EU to Use CBAM Revenues to Shield Exporters from Losses

The European Union (EU) has announced plans to use revenues from its Carbon Border Adjustment Mechanism (CBAM) to compensate domestic exporters. The proposal is part of a broader effort to protect European industries from competitiveness losses as the bloc phases out “free allowances” under its Emissions Trading System (EU ETS). But the plan has sparked debates around climate ambition, trade fairness, and legal risks.
Why Is the EU Offering Compensation?
Under the EU ETS, companies must pay for the greenhouse gases they emit. To shield industries like steel, aluminium, and cement from foreign competitors not subject to such pricing, the EU has so far provided “free allowances,” effectively reducing their carbon costs. However, these allowances are now being phased out.

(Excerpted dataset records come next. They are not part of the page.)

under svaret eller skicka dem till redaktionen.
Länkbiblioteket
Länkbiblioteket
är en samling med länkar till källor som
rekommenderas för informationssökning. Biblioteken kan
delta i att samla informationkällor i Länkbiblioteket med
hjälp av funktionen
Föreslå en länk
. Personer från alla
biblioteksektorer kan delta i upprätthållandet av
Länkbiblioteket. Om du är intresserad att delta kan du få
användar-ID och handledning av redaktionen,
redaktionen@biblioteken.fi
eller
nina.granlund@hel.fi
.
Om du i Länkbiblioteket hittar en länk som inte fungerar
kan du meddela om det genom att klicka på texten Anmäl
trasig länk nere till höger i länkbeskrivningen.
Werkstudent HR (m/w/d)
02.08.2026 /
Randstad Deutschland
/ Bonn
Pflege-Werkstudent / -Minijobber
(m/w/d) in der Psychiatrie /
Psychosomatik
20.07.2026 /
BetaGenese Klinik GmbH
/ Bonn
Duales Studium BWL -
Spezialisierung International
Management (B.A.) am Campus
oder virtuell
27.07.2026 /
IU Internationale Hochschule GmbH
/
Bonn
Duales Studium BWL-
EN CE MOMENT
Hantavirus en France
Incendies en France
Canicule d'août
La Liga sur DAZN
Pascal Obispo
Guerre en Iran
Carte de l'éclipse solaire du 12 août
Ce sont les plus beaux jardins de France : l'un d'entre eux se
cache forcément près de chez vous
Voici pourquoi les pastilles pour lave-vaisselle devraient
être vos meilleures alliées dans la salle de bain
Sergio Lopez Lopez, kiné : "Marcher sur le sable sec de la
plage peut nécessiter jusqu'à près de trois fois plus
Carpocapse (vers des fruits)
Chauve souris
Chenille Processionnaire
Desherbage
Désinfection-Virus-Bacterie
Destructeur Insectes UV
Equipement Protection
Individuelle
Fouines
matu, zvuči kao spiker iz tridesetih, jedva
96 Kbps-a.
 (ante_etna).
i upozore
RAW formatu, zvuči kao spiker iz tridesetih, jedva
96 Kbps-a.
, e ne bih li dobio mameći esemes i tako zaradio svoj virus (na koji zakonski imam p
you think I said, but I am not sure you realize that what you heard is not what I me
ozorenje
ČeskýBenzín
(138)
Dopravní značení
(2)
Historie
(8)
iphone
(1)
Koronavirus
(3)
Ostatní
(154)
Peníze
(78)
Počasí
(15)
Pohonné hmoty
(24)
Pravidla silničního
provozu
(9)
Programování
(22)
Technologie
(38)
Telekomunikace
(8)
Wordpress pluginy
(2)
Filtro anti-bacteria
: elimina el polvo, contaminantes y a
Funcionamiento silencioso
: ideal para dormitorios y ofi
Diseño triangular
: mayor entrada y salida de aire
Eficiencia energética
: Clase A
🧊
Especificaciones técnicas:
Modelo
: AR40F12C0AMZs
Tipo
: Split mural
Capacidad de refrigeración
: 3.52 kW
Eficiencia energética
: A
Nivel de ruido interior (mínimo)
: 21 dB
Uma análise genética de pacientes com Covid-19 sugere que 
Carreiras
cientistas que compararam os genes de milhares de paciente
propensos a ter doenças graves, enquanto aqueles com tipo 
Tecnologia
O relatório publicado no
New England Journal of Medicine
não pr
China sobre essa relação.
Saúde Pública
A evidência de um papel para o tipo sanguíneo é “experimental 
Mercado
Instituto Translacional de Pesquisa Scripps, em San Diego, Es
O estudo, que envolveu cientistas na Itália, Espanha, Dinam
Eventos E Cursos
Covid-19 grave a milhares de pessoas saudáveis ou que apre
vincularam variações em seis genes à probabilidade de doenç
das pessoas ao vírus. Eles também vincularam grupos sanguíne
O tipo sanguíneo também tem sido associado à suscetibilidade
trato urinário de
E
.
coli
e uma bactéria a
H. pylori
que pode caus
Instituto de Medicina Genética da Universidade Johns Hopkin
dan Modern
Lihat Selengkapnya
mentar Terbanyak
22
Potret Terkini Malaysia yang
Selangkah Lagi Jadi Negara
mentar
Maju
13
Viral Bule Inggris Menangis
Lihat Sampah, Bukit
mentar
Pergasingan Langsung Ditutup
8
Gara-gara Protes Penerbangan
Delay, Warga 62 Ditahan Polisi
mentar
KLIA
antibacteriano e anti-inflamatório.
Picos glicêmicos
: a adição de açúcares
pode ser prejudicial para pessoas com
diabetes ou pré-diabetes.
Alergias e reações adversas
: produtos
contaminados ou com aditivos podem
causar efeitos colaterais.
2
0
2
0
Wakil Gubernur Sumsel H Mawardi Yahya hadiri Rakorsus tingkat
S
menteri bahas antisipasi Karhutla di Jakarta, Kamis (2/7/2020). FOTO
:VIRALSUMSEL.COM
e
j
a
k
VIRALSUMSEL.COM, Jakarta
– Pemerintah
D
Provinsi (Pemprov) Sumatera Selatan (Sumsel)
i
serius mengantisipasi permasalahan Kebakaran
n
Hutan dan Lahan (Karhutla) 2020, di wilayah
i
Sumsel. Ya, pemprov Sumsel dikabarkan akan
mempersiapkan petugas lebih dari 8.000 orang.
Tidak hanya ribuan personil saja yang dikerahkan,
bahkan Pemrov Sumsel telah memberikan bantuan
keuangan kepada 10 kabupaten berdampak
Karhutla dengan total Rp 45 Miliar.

Simultaneously, CBAM is being rolled out to require importers to pay for the embedded carbon emissions in certain goods entering the EU. The mechanism is designed to level the playing field and discourage “carbon leakage,” where companies relocate production to countries with looser climate regulations.
However, CBAM currently applies only to imports, not exports. This leaves EU producers selling abroad at a potential disadvantage compared to competitors in countries without carbon pricing regimes. To address this, the European Commission proposes redirecting CBAM revenues to support EU exporters, with an estimated €70 million earmarked for compensation in 2026. Revenues from CBAM could rise to €1.5 billion by 2028.
The move forms part of the EU’s Clean Industrial Deal, an initiative aimed at enhancing industrial competitiveness and accelerating decarbonization.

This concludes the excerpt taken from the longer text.